**REQUIREMENT**
Go through the entries below and copy each line that holds the word "Stockholm".
++++++++
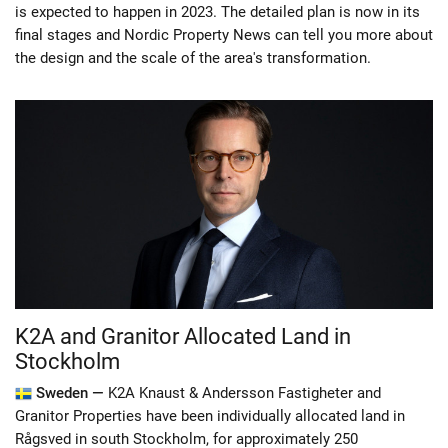
is expected to happen in 2023. The detailed plan is now in its
final stages and Nordic Property News can tell you more about
the design and the scale of the area's transformation.
K2A and Granitor Allocated Land in
Stockholm
Sweden —
K2A Knaust & Andersson Fastigheter and
Granitor Properties have been individually allocated land in
Rågsved in south Stockholm, for approximately 250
++++++++
**ANSWER**
Stockholm
Rågsved in south Stockholm, for approximately 250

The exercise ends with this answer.